═════ SELECTION ═════

As has been the case in the previous few weeks, the heavy grades appeared to be under more pressure than their lighter counterparts because demand for the high-viscosity cuts tends to decline during the colder months of the year in some parts of Asia.

An economic slowdown in several countries has affected consumer spending, and this has impacted may products including lubricants, particularly in key markets such as China. The ongoing trade war between the U.S. and China appeared close to a reprieve, as Chinese and American trade negotiators announced a framework of a deal on tariffs, with China likely to delay export controls on rare earth minerals for a year. U.S. President Trump had threatened to impose an additional 100% tariff on Chinese imports on Nov. 1 when China tightened its control over rare earth exports.

Trump was expected to meet China’s president Xi Jinping this week on the sidelines of the Asia-Pacific Economic Cooperation summit in South Korea to continue trade discussions. Trump has also planned a tour of several Asian countries to discuss trade and shore up influence in the region. America’s commitments to its allies and partners have been called into question, given that recent policies have bred resentment over tariffs and uncertainty over the future of U.S. troops in Asia. “Unlike the Cold War, the battlegrounds for power and influence are centered not only on troops and warships, but also on supply chains, ports and data centers,” The New York Times reported about Trump’s trip to Asia.

Group I
The Group I segment showed a tighter supply and demand ratio for the light grades, with the heavy-viscosity cuts displaying some length due to seasonal patterns and hefty production levels. Bright stock had avoided downward price adjustments for most of the year, but even this grade succumbed to downward pressure because of mounting supplies. Availability of competitively-priced Group II heavy grades was weighing on Group I SN500 indications as well.

Offers of flexibag quantities of Southeast Asian products, mainly of Thai origin, surfaced during the week but elicited lukewarm buying interest as numbers were deemed high. Thai Lube has recently offered small volumes of SN150, SN500 and bright stock but required the bright stock to be co-loaded with the SN500. It could not be confirmed whether this was still the case.

═════

§ EXERCISE TASK 1:
Reproduce the full market report on lubricant base oils above, word for word.

═════ DATA ═════

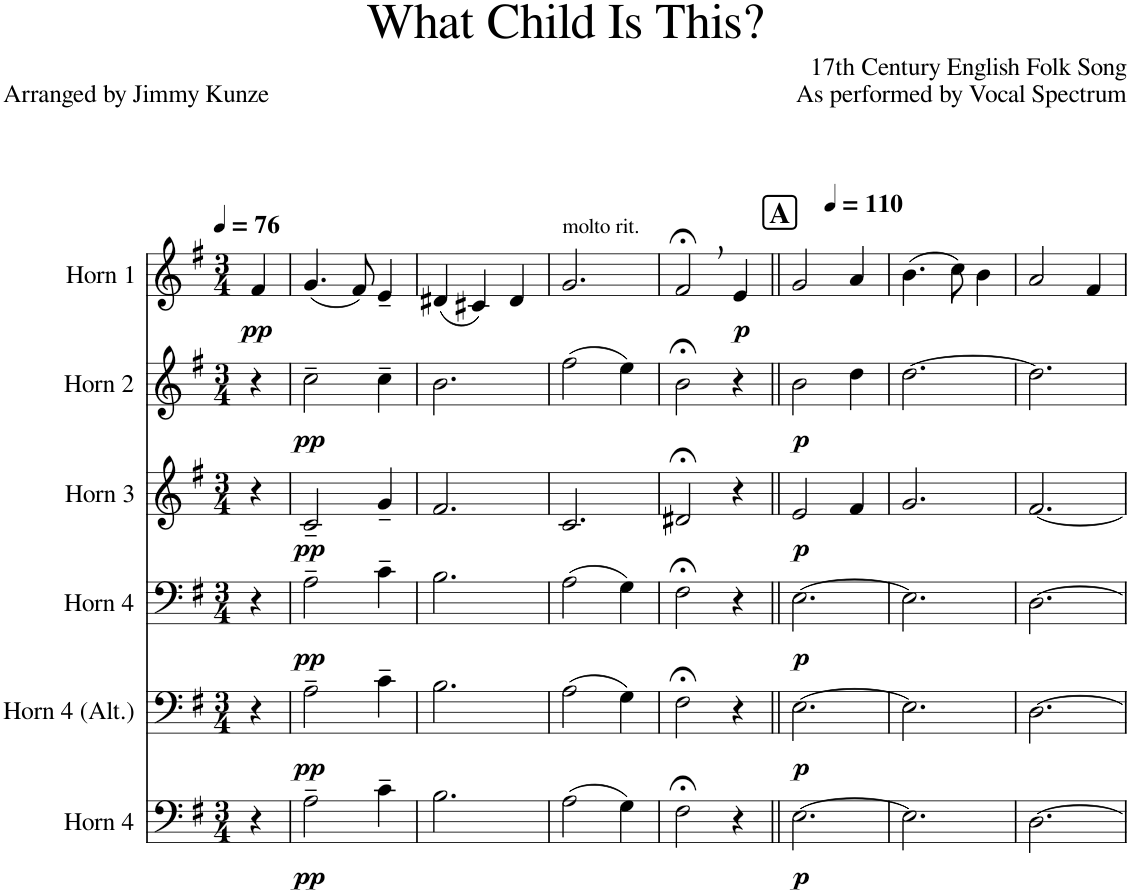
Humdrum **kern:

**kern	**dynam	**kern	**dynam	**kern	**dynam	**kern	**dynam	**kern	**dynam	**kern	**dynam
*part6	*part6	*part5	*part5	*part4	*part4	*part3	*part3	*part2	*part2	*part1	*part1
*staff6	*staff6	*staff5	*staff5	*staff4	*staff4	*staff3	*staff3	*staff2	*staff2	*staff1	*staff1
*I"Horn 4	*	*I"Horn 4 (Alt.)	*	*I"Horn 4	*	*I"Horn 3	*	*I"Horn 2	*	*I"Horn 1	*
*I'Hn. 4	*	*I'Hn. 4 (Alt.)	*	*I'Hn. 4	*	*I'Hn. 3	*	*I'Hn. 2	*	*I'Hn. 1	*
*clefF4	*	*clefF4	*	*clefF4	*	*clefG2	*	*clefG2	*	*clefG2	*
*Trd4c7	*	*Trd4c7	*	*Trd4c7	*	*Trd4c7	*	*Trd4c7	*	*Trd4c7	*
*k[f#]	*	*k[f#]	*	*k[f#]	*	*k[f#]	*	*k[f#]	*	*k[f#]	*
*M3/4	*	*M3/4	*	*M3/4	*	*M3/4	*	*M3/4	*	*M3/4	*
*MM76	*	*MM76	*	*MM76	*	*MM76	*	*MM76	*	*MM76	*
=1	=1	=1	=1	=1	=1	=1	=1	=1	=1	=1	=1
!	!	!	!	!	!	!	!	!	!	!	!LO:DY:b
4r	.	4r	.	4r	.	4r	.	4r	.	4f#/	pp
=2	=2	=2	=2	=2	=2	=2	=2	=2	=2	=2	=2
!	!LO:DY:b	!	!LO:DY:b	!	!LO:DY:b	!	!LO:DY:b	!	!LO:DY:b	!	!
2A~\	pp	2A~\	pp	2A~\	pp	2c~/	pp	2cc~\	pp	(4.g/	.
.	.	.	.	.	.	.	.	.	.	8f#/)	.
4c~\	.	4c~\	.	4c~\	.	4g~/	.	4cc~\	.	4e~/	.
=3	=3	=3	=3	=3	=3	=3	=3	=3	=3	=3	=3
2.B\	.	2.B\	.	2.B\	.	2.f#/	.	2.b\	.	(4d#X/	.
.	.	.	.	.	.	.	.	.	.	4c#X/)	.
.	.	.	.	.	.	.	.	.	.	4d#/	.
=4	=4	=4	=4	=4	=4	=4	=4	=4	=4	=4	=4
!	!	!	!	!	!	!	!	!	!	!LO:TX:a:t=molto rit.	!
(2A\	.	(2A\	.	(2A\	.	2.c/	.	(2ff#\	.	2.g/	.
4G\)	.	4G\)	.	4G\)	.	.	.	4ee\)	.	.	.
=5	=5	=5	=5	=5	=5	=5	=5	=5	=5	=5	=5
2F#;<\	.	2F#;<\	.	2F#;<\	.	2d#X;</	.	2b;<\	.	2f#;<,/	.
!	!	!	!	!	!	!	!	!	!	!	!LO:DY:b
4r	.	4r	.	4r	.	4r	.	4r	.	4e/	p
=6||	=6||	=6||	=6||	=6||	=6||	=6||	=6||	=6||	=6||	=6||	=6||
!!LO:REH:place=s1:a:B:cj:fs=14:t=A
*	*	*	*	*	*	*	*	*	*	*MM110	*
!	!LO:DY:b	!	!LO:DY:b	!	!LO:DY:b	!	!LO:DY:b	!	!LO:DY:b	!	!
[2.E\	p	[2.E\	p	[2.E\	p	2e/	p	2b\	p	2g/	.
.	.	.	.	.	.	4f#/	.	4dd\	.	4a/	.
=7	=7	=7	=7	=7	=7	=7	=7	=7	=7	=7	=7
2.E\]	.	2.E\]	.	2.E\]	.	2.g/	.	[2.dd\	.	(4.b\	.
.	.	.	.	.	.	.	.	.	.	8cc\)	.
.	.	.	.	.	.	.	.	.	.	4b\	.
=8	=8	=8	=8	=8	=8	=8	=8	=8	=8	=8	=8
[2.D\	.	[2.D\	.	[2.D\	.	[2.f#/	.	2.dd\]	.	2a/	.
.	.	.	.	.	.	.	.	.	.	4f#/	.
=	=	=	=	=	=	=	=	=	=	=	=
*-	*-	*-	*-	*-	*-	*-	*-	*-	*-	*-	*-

═════
═════ DATA ═════

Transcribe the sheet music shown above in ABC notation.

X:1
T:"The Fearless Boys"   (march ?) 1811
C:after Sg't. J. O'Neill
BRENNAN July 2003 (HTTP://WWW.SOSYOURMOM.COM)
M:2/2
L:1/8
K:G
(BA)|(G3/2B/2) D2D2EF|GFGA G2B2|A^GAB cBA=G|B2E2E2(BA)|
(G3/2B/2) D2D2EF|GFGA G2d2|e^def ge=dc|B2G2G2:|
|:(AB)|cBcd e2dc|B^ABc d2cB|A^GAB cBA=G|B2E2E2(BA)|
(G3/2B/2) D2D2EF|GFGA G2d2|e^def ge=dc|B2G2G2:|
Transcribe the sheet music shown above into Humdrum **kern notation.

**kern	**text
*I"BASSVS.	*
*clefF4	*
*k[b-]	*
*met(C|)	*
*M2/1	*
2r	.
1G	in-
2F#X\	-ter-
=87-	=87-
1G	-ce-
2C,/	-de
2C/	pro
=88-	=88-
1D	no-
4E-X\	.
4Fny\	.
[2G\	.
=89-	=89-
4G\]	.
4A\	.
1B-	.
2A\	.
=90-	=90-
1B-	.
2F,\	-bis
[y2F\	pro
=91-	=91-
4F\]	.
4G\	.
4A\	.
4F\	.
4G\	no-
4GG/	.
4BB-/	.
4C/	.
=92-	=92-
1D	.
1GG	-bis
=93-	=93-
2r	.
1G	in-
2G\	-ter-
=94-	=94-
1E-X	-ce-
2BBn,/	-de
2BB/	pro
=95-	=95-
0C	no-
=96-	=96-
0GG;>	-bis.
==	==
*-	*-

═════
═════ DATA ═════

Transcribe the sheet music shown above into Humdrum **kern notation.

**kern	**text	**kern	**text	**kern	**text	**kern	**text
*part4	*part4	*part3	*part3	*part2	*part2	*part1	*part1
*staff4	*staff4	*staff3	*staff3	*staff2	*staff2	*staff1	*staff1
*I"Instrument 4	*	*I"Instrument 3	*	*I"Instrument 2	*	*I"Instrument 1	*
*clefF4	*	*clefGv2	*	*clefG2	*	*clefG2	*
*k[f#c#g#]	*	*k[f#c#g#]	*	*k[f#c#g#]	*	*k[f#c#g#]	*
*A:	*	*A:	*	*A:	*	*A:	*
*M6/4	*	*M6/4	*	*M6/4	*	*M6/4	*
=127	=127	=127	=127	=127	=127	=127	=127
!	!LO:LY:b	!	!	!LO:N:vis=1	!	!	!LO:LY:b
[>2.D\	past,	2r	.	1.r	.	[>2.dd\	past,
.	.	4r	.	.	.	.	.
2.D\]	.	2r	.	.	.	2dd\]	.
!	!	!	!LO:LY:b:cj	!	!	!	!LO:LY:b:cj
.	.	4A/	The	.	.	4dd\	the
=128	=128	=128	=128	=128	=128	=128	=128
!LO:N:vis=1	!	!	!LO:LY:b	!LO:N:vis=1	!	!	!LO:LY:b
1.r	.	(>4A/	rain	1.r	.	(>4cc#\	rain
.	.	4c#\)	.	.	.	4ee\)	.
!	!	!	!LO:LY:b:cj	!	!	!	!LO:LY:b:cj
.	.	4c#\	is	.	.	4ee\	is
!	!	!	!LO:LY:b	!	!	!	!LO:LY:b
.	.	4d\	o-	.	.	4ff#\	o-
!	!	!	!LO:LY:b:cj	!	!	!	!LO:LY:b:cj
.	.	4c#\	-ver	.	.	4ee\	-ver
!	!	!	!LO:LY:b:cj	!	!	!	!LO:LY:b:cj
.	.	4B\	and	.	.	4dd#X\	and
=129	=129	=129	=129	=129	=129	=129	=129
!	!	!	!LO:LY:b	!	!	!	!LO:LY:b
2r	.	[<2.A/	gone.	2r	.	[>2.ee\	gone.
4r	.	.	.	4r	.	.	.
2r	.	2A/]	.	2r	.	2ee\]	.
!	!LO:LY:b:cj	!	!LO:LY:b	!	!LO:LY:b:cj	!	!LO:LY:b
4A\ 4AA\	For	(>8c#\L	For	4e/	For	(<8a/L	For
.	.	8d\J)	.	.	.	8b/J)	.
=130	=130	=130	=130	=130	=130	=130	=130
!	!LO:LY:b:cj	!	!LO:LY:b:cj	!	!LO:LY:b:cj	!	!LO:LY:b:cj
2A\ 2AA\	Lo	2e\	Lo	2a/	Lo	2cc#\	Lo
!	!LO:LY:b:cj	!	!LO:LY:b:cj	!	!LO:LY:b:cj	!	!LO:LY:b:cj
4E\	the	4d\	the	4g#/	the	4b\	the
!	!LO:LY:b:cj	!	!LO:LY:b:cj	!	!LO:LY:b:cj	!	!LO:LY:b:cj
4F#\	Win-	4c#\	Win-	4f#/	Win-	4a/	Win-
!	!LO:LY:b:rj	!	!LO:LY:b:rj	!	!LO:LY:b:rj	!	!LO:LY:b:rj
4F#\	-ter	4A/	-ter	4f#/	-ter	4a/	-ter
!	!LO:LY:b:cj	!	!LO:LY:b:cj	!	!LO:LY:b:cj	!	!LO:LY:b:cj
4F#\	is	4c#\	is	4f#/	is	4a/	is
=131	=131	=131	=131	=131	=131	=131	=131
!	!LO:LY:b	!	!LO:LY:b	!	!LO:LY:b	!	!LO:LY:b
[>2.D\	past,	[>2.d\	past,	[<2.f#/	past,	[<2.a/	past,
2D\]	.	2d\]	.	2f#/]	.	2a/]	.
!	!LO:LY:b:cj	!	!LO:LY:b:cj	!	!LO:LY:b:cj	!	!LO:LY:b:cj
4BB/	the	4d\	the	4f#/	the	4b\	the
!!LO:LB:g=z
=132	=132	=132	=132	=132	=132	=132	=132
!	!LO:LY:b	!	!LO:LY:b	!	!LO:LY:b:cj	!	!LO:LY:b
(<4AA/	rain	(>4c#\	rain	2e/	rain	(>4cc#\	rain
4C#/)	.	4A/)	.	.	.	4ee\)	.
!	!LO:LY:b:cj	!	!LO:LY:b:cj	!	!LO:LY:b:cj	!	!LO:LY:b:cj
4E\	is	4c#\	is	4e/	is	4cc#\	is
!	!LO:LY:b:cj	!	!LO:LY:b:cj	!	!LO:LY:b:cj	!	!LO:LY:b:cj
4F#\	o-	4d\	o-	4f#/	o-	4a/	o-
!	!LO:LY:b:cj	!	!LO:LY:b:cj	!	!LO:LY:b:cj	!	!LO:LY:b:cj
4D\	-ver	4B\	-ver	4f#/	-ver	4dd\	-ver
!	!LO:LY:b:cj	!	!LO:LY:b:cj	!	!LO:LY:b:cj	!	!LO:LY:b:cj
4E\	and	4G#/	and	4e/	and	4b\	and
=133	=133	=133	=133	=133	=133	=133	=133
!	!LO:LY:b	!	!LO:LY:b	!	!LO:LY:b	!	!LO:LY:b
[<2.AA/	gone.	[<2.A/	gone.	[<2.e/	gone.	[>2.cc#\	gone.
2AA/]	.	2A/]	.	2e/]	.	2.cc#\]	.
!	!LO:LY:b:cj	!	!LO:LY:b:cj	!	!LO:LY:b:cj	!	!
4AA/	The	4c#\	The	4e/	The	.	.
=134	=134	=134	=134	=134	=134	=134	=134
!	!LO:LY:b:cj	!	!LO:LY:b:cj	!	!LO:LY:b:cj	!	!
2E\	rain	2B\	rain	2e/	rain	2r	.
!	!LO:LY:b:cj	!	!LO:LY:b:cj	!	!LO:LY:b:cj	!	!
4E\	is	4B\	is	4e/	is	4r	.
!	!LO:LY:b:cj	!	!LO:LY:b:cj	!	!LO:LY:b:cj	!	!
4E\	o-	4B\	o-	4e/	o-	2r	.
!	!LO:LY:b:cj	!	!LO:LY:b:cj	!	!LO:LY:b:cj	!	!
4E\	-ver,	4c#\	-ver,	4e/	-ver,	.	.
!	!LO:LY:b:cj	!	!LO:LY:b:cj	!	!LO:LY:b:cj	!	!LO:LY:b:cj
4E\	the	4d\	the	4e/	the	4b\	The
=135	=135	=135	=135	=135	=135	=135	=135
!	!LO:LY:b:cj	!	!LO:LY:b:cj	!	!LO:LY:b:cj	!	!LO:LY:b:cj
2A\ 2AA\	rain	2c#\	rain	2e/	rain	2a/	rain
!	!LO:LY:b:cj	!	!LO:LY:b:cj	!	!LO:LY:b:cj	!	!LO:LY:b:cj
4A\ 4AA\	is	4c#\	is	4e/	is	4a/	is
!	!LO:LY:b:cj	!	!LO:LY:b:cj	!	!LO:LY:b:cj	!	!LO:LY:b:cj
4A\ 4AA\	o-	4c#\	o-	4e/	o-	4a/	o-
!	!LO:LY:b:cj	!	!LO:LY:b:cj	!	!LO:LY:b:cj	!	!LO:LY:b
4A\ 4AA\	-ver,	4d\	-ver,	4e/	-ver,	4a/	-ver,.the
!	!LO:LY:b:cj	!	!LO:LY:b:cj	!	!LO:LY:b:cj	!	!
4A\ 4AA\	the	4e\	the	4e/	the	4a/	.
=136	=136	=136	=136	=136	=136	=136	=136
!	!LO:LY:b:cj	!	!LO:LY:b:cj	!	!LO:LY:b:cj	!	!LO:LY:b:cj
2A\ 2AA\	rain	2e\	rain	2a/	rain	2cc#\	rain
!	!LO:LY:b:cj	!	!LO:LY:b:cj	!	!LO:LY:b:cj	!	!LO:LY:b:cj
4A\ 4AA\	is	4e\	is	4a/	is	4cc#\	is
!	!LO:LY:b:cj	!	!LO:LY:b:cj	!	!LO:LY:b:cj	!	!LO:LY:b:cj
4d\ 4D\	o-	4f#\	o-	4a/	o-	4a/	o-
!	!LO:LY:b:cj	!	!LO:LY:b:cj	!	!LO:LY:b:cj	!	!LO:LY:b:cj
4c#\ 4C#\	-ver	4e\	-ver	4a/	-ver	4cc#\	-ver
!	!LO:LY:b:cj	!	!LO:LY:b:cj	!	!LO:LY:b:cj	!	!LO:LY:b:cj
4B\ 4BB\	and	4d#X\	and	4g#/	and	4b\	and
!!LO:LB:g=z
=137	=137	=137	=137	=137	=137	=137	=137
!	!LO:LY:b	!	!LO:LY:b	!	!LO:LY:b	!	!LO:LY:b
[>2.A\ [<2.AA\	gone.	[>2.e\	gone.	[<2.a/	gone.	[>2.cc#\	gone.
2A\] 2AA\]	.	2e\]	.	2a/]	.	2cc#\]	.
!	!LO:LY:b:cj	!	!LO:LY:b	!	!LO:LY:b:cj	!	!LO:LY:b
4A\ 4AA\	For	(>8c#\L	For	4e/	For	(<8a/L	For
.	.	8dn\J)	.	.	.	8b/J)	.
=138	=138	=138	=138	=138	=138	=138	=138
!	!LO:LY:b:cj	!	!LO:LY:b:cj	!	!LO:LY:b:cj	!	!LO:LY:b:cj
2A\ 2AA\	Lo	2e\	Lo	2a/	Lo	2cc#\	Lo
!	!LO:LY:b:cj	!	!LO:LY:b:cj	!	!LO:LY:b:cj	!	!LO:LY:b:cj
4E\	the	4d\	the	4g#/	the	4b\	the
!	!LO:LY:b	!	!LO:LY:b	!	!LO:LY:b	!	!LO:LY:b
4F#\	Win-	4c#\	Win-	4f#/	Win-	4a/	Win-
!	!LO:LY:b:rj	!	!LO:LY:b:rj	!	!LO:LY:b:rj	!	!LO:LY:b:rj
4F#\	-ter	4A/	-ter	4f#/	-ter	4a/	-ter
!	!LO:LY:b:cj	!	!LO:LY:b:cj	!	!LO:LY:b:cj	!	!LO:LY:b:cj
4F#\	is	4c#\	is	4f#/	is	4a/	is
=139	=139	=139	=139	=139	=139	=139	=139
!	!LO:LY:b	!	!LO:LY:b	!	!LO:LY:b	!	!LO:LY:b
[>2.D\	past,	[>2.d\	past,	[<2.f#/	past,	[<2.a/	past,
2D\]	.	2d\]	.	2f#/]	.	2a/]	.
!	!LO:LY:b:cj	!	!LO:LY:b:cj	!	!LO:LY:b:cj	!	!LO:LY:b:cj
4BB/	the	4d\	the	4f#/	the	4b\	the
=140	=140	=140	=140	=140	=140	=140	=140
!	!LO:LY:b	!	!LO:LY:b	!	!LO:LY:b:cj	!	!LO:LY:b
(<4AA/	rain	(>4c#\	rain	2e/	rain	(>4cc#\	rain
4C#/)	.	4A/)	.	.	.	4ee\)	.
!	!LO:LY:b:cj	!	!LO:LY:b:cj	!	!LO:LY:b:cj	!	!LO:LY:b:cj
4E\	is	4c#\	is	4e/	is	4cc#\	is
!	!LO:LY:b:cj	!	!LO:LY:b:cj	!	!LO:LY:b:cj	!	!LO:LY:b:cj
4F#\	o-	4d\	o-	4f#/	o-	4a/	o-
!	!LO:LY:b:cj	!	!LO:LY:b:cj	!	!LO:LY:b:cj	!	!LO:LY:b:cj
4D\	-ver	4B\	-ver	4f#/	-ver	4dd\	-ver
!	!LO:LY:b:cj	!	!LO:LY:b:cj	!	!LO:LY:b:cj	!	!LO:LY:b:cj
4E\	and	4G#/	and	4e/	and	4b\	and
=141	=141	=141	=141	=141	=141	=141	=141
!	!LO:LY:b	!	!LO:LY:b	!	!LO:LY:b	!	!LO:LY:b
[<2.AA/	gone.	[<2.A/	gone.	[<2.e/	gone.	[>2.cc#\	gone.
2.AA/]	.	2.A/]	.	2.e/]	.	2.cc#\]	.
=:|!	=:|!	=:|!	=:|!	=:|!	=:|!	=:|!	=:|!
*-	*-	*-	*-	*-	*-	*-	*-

═════

§ EXERCISE TASK 2:
List every line in the records that contains the word "gone".

§ TASK RESULT 1:
As has been the case in the previous few weeks, the heavy grades appeared to be under more pressure than their lighter counterparts because demand for the high-viscosity cuts tends to decline during the colder months of the year in some parts of Asia.

An economic slowdown in several countries has affected consumer spending, and this has impacted may products including lubricants, particularly in key markets such as China. The ongoing trade war between the U.S. and China appeared close to a reprieve, as Chinese and American trade negotiators announced a framework of a deal on tariffs, with China likely to delay export controls on rare earth minerals for a year. U.S. President Trump had threatened to impose an additional 100% tariff on Chinese imports on Nov. 1 when China tightened its control over rare earth exports.

Trump was expected to meet China’s president Xi Jinping this week on the sidelines of the Asia-Pacific Economic Cooperation summit in South Korea to continue trade discussions. Trump has also planned a tour of several Asian countries to discuss trade and shore up influence in the region. America’s commitments to its allies and partners have been called into question, given that recent policies have bred resentment over tariffs and uncertainty over the future of U.S. troops in Asia. “Unlike the Cold War, the battlegrounds for power and influence are centered not only on troops and warships, but also on supply chains, ports and data centers,” The New York Times reported about Trump’s trip to Asia.

Group I
The Group I segment showed a tighter supply and demand ratio for the light grades, with the heavy-viscosity cuts displaying some length due to seasonal patterns and hefty production levels. Bright stock had avoided downward price adjustments for most of the year, but even this grade succumbed to downward pressure because of mounting supplies. Availability of competitively-priced Group II heavy grades was weighing on Group I SN500 indications as well.

Offers of flexibag quantities of Southeast Asian products, mainly of Thai origin, surfaced during the week but elicited lukewarm buying interest as numbers were deemed high. Thai Lube has recently offered small volumes of SN150, SN500 and bright stock but required the bright stock to be co-loaded with the SN500. It could not be confirmed whether this was still the case.

§ TASK RESULT 2:
2r	.	[<2.A/	gone.	2r	.	[>2.ee\	gone.
[<2.AA/	gone.	[<2.A/	gone.	[<2.e/	gone.	[>2.cc#\	gone.
[>2.A\ [<2.AA\	gone.	[>2.e\	gone.	[<2.a/	gone.	[>2.cc#\	gone.
[<2.AA/	gone.	[<2.A/	gone.	[<2.e/	gone.	[>2.cc#\	gone.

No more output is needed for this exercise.